We of small families, are in awe of large families. Some of us yearn for more children. Some of us know probably, why God only gave us a few. In the end we’re all hopefully trying to get to Heaven. Let us help each other too!
And might I suggest the Litany Of Humility. 🙂
Nada, I have never know Leane to put down anyone. But she does stand up for in so many articles, through priests and others, what the Church has always taught.
NFP is regularly abused; my parents taught it years ago and it was beautiful but they left when the abuse swept through it.
With so many people deliberately choosing to have two, one, or none, those who are not blest can be overlooked. BUT it does not negate that God said, “Be fruitful and multiply.”
Many often look to their confessor for advice to have children, and can get liberal information. This is another most unfortunate scenario in these days.
Also, fathers have often worked long hours to support their families. In past times, families worked together and these times were the special times. In the book, Sins of Parents, it warns of fathers working for their own profit and desires while leaving the family to fend for themselves. If parents “miss” special events, it should be talked about with the children in advance so selfishness and anger to not enter.

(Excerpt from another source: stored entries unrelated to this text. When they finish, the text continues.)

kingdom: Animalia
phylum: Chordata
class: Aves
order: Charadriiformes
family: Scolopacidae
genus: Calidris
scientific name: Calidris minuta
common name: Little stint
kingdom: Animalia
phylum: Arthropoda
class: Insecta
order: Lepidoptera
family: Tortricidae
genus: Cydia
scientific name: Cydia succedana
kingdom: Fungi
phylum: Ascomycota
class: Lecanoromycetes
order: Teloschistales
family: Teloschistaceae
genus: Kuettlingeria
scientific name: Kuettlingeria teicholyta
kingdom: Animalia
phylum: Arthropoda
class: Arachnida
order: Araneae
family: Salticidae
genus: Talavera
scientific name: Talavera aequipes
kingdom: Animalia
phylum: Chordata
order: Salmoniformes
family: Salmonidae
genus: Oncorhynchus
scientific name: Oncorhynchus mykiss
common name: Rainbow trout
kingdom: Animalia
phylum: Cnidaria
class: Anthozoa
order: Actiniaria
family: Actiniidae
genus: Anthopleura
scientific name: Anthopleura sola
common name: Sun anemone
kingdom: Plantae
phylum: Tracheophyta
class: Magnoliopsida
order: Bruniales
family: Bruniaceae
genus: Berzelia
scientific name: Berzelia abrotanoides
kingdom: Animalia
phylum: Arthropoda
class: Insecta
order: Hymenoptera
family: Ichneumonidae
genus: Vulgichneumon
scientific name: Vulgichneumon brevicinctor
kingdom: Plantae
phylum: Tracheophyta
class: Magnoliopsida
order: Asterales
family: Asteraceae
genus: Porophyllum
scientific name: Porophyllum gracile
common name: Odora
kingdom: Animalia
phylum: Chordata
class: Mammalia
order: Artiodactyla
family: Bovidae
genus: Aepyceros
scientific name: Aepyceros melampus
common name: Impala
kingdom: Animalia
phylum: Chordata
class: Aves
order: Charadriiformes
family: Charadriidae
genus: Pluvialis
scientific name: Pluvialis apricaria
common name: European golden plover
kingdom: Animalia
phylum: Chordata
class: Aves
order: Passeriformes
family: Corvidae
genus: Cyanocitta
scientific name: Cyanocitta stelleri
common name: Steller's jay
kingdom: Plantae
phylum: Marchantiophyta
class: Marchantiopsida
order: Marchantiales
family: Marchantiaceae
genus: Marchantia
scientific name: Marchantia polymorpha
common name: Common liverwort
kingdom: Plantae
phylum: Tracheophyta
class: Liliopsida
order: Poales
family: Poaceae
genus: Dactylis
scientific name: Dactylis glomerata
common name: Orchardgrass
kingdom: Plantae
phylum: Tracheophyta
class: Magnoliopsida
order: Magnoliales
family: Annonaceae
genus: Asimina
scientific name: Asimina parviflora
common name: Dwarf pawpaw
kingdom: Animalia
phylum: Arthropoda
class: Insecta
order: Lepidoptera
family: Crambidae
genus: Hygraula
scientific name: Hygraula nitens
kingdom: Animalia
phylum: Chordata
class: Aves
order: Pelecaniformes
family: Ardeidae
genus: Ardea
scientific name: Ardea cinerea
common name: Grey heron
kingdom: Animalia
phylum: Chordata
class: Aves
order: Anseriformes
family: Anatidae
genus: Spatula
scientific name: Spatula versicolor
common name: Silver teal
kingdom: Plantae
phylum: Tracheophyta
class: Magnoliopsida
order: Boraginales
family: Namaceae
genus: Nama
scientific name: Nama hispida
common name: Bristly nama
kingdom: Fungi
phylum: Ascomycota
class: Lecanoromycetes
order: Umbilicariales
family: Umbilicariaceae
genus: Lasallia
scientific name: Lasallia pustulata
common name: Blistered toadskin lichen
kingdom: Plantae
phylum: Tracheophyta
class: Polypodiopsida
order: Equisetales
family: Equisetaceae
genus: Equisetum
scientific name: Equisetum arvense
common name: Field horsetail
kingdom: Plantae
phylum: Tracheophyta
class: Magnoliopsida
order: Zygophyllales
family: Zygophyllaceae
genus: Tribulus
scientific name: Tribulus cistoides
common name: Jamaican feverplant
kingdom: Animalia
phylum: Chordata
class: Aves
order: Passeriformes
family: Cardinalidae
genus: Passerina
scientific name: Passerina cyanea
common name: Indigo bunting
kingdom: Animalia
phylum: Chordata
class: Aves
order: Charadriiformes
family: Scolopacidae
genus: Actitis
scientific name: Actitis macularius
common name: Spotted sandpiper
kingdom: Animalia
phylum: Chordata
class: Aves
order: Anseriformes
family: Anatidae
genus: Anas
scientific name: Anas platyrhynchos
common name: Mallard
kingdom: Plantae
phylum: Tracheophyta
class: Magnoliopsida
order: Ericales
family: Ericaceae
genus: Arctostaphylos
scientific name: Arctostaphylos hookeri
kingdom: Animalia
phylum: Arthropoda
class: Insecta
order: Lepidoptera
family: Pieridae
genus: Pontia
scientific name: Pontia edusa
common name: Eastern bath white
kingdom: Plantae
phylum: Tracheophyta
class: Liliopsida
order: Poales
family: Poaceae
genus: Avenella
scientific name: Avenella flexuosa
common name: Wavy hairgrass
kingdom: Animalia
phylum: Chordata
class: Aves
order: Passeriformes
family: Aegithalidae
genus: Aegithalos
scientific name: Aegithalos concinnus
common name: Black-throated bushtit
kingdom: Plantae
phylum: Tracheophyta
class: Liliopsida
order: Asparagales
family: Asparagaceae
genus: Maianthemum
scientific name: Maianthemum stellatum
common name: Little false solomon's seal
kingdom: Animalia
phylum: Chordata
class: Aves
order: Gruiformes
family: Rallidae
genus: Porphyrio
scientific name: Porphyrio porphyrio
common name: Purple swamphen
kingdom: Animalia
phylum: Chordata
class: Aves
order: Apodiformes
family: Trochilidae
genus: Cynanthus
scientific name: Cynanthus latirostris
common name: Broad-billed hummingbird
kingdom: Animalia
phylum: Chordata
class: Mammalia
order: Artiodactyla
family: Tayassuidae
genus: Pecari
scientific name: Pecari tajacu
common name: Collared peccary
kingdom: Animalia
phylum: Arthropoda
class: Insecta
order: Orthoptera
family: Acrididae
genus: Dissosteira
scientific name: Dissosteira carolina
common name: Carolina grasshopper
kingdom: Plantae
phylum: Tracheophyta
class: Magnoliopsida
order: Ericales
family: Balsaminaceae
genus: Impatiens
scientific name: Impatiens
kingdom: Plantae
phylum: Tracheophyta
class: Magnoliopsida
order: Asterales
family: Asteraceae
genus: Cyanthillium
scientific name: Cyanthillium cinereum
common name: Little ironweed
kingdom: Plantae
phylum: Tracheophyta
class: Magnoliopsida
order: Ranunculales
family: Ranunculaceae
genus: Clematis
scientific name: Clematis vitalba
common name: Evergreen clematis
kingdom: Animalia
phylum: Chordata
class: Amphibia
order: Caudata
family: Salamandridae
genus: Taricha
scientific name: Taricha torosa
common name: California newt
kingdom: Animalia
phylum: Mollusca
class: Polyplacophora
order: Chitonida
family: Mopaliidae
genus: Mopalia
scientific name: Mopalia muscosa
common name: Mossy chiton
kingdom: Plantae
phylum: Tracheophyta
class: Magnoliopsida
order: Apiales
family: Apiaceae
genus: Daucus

I believe the Church has always allowed abstinence in the case of serious injury or death to the mother. But again in this time, their are alot of women who abuse it, as much as the Divorce or annulment is abused.
So many of the teachings, any of us could just stand and say, “well I have this reason I can’t do that, or I have this excuse, or my pastor said this, or that is picking on me.” I think we need to remember that Our Lord gives us guidance because we are weak. We just can’t throw out the rules, because someone thinks they are personally offended. Truth could not exist.
I have a friend, married 9 years, and no children and it hurts her deeply. But she is also the first one to stand up for a mother of many against the overwhelming cruelty of this modernistic world.